SUPPLIED TEXT: Begin
I turn to the question of and/or, which was raised in the context of whether or not detention should take place. Of course, the intended effect of these provisions, so far as pregnant women are concerned, is that they will, like all detainees, be detained only for the purposes of removal. Because there will be a time limit on the detention of pregnant women, all cases of detention of pregnant women will be necessarily short. Some of these cases will have exceptional circumstances attached but, by definition, not many. For example, cases at the border are quite likely not to have exceptional features. The clause as drafted therefore allows for the detention of pregnant women only when they can be removed quickly, or when they can be removed and exceptional circumstances pertain. It is merely to allow for the two circumstances—namely, that they can be quickly removed, or that they can be quickly removed and exceptional circumstances pertain. I hope that that explains the way in which that particular provision is drafted.
The noble Baroness, Lady Lister, asked about a further review. With respect, we have already had the review from Stephen Shaw, and he will be instructed to carry out a further short review about the implementation of these provisions. No additional or alternative review is being contemplated. Of course, the policy guidance that we have has been addressed already. The noble Baroness also referred to an FoI request. I cannot reply directly with respect to that request for the relevant statistics. But, of course, there is a process that can be followed through to a conclusion to determine that the FoI request is responded to in due time and in appropriate terms.
The noble Lord, Lord Winston, raised a point echoed by the noble Lord, Lord Alton, on the treatment of pregnant women and the effect of stress on them. Who can doubt how stressful it will be for a person who travels unlawfully to the United Kingdom in a state of pregnancy and then attempts unlawfully to secure entry to the United Kingdom? That alone is a source of stress. The question is how we deal sympathetically and effectively with such persons, particularly when we find that they are either vulnerable or pregnant. What we have developed here is a rational and reasonable approach to that very difficult question.
SUPPLIED TEXT: End
RECORDED INFORMATION: Begin
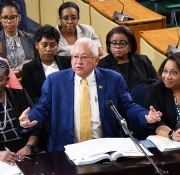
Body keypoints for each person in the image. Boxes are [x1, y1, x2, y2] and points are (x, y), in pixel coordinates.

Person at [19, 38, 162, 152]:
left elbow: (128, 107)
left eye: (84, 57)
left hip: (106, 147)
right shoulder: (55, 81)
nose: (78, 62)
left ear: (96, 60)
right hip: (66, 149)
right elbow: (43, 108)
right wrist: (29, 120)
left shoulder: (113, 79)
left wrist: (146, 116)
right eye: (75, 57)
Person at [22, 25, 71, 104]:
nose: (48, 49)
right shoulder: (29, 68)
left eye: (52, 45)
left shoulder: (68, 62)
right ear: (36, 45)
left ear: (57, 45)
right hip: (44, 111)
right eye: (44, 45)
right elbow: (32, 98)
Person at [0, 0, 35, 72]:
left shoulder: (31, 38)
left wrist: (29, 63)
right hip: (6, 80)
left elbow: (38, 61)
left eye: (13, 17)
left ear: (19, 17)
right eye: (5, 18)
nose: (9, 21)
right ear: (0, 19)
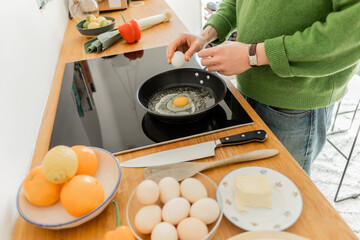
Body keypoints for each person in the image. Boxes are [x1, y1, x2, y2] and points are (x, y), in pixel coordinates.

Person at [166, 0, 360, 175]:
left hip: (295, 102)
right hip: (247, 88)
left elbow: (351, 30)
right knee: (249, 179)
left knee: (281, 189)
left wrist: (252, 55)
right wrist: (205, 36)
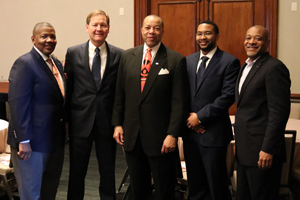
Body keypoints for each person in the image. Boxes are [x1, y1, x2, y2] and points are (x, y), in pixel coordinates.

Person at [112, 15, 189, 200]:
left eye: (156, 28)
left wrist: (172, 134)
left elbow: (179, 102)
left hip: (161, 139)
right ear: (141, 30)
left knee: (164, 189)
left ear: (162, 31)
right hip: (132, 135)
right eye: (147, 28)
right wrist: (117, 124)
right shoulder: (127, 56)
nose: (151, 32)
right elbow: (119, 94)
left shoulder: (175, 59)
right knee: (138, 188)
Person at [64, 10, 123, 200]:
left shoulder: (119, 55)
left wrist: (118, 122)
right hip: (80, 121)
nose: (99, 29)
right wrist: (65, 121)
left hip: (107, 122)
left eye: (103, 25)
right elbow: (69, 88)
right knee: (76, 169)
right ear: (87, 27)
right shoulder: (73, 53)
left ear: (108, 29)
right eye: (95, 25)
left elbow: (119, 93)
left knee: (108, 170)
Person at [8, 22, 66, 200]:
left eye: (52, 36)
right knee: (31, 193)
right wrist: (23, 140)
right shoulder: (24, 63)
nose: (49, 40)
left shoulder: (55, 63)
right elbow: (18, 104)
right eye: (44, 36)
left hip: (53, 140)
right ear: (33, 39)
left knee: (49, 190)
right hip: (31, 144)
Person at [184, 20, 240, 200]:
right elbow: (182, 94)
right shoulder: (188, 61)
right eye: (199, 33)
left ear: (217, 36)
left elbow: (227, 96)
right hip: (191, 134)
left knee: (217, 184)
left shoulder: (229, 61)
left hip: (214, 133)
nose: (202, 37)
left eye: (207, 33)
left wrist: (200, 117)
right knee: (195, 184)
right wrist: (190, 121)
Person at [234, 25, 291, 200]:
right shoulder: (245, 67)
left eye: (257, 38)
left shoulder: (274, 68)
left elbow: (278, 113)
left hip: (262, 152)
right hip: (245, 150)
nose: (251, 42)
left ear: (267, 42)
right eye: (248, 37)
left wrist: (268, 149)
RECORDED INFORMATION: End
# REQUIRED ACTION A:
In the passage on detaining pregnant women, who will be instructed to carry out a further short review of how the provisions are implemented?
# REQUIRED ACTION B:
Continue the passage on detaining pregnant women from where it stops.

# RESPONSE BOX A:
Stephen Shaw.

# RESPONSE BOX B:
Finally, I address the question of facilities in the context of a planned departure. Our continuing view is that immigration removal centres remain the most appropriate places to detain pregnant women. Yarl’s Wood provides a high level of care for pregnant women. NHS midwives are available; general practitioners and nurses can be accessed seven days a week; there are strong links with local maternity services; and support is provided by a pregnancy liaison officer. In addition, there is a new care suite, staffed by a dedicated female member of staff, to attend to women in the state of pregnancy. Very few pregnant women are detained in these circumstances, but suitable and sufficient facilities are available and, as I observed earlier, where they are not for some reason available the welfare of the pregnant woman will be paramount.
I am grateful to the Minister. He will recall that he has been asked by three of us about those words that appear in the final section, in the penultimate line of the amendment, “apart from this section”. I wondered whether he could tell us why they had been included and what they add.
I did say that the relevant provision was not distinguished by its elegance. However, if noble Lords read the clause as a whole, it is intended to refer back to the person with the power of detention in terms of the Bill. How it is drafted at that point is dictated by how that is described in an earlier clause of the Bill.
Forgive me for intervening once more, but I do not feel at all confident about the question of incarceration. Arriving on these shores, perhaps illegally, and then being incarcerated, is very different from arriving on these shores with hope. What the evidence of the model shows in Canada is that it is the incarceration—in their own houses, even—that caused the stress to these women that resulted in the changes to the foetus that were subsequently inherited. I beg the Minister to consider that point when he finally sums up.
I had rather summed up, but I can say to the noble Lord, Lord Winston, that of course there are elements in the journey of such a person that will cause stress. Detention may be a factor in that but, in the round, we have to come to a reasoned conclusion as to how we deal with unlawful entry into the United Kingdom.
Can I make the Minister an offer? He is obviously as uncomfortable as I am with the drafting of this clause. Can we find a way in which to get it to mean what—whether we like it or not—he is telling us that we ought to understand it to mean early in the next Session? Let us tack it on to something that will come to us fairly shortly.
With respect to the noble Baroness, “It means what I say—it does not say what I mean” may be her line, but that is one that we shall take into consideration.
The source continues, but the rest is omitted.